Por exemplo, a primeira decisão do jogo ocorre logo no começo. Onde você se encontra com um pequeno grupo de bandidos sequestrando uma mulher e sua resposta a essa ação pode vir de diversas formas diferentes, desde opções de diálogo, sacar a espada e começar uma lutar e inclusive a decisão de não ativar esse evento se você saber como evita-lo. 

Cada um dos inúmeros eventos ativados vão te encaminhar pra uma “rota” ou final específico, mas isso não impede de cada sessão de jogo seja única com eventos diferentes acontecendo mesmo se você acabar com o mesmo final. O que é um grande incentivo para rejogar além de cada sessão durar mais ou menos duas horas de início ao fim. 

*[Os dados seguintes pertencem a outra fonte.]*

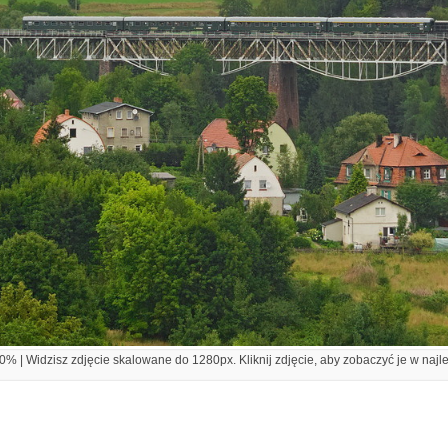
% | Widzisz zdjęcie skalowane do 1280px. Kliknij zdjęcie, aby zobaczyć je w najl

Way of the Samurai acaba virando quase um jogo de RPG no sentido mais puro do conceito. O jogador vai viver um curto período de tempo na vida de um Samurai Ronin e ao invés de responder os conflitos olhando números e status para calcular sua eficiência, sua forma de resolver conflitos é escolhendo bem seus diálogos ou entendendo bem o sistema de combate do jogo.

Acquire, estilo e orçamento

Aqui entra a Acquire em cena. Uma pequena empresa que só foi reconhecida uma única vez desde sua fundação por ser a criadora de Tenchu, um dos jogos a formarem o que hoje a gente entende pelo gênero de Stealth e que mais tarde foi abusada ao ponto do grande público achar que a Fromsoftware, desenvolvedora da série Dark Souls seria dona da série Tenchu apos ter publicado alguns dos títulos da franquia.

A Acquire tem uma característica muito marcante de fazer seus jogos um ambiente bem aberto pro jogador poder brincar com as ferramentas que lhe são providas. Isso vale desde Tenchu, a Shinobido (outra série focada em Ninjas) e apesar de não ser muito verdade em Way of The Samurai enquanto a ferramentas providas, o jogo ainda dá ao jogador um sistema de combate divertido de aprender e uma boa liberdade para exploração, além de parte do charme do jogo vir do quão claramente ele é resultado de um baixo investimento.

Todos os problemas que você esperaria de um jogo com baixo investimento tem aqui, muitas animações reutilizadas. NPCs idênticos, problemas com colisão de objetos. Felizmente Way of the Samurai sabe abraçar essa condição e várias vezes ele passa a ter um ar cômico e é difícil negar que, aliado a premissa de narrativa não linear, a grande carga de charme e identidade que o jogo tem.

Way of The Samurai não é e nunca vai ser uma série importante no meio dos videogames. Ainda mais hoje em dia onde notas de review são basicamente o que determinam o sucesso ou o fracasso de um jogo single player e o quanto ele será lembrado futuramente, mas ainda vejo muito valor nesses pequenos joguinhos como esse com ideias muito além do que qualquer um no time de desenvolvimento poderia realizar. 

Um PlayStation 2 e um PSP não são acessíveis hoje, mas a Acquire continuou com a franquia e alguns jogos como Way of the Samurai 3 e 4 hoje estão disponíveis na Steam e frequentemente entram em promoção.